Hamish Marson wrote:
> Timothy Miller wrote:
>>> On 7/10/06, Hamish <[EMAIL PROTECTED]> wrote:
>>>
>>>>> NOOP.vh
>>>>>
>>>>> Is that good, or would that confuse people, since it's the same
>>>>>
>>>> syntax
>>>>
>>>> Actually calling it a NOOP confuses me... NOOP to me means
>>>> increment the program counter. Do nothing else. Affect no other
>>>> flags... Why separate by a .? Why not something like
>>>>
>>>> ASSERT   v,h
>>>>
>>>> It's clear, does what it says on the tin. etc.
>>> I see your point, but at the same time, all instructions assert
>>> flags.
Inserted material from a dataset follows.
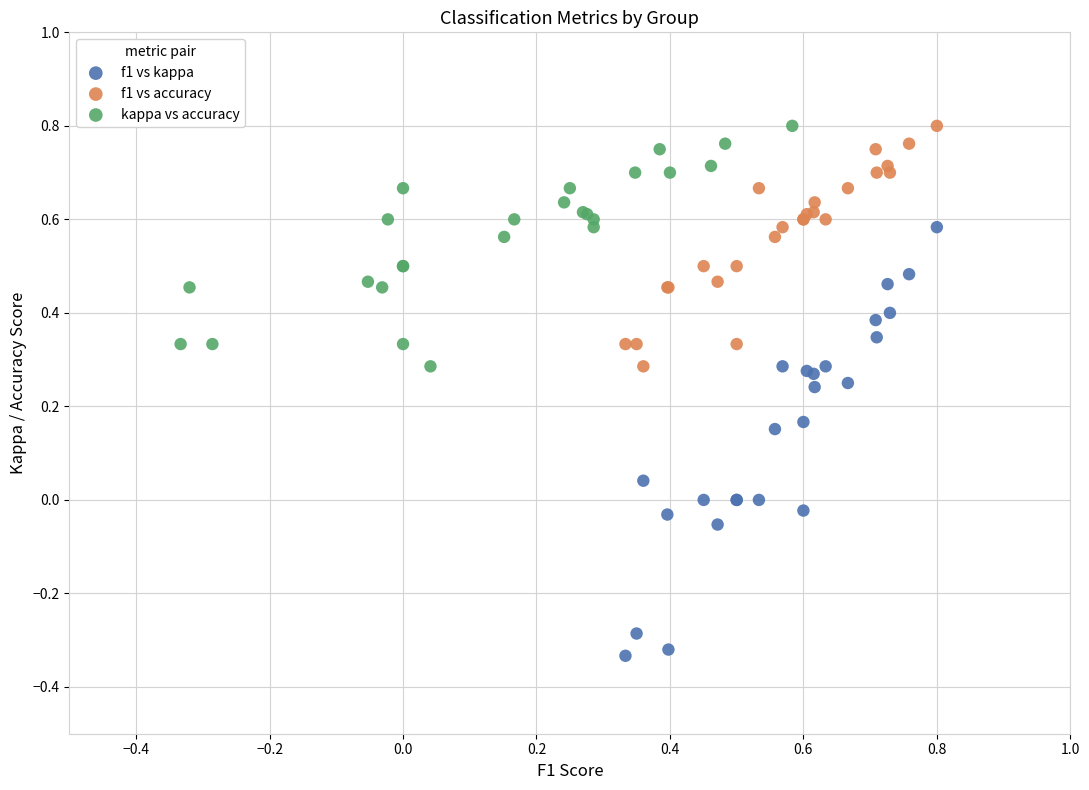

Which series reaches the minimum Y coordinate?

f1 vs kappa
It's just that the NOOP does nothing BUT assert flags.  See?
>>> :)
>>>
> 
> Yes, but AFAIK on any other architecture, it doesn't. I know we're
> arging semantics here, and it's not even hardware really, but NOOP's
> have always been described as NO OPERATION. Including
> setting/resetting flags.
> 
> To redefine what a NOOP is, even for a private architecture like
> this.. It just doesn't feel right...
> 

Maybe it would make some sense treating these instructions as VLIW -
instruction composed of several sections. Then in one of them, you could
have NOOP as really nothing, and in another V/H sync and so on. Is there
some "standard" how to write an VLIW instruction in text to one line?